WHAT YOU SHOULD DO - Please collect every line in the data below that contains the word "بلیط", copying each line in full.
--*--
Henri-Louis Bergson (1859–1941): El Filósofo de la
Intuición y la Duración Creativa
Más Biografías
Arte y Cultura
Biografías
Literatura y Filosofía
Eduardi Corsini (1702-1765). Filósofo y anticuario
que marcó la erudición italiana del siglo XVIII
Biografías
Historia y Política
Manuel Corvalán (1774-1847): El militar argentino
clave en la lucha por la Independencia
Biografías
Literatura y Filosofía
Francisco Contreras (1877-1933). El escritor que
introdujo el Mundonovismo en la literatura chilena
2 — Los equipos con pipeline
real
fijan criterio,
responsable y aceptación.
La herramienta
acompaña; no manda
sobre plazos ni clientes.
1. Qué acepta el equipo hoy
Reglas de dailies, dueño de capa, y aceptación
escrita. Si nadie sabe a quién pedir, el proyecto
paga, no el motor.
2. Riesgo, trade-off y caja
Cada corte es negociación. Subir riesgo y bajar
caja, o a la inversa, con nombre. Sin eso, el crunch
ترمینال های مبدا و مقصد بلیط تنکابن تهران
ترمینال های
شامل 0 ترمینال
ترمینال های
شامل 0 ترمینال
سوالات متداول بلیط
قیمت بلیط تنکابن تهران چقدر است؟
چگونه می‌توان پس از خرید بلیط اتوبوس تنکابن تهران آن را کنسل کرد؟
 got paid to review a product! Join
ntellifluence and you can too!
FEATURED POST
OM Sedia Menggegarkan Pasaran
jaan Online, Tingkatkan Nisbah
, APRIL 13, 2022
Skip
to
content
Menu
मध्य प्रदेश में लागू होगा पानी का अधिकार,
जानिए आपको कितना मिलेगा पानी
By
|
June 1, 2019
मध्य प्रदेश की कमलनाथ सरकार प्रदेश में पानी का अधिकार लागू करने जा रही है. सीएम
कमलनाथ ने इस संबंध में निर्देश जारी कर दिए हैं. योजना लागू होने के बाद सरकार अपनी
--*--
ANSWER -
ترمینال های مبدا و مقصد بلیط تنکابن تهران
سوالات متداول بلیط
قیمت بلیط تنکابن تهران چقدر است؟
چگونه می‌توان پس از خرید بلیط اتوبوس تنکابن تهران آن را کنسل کرد؟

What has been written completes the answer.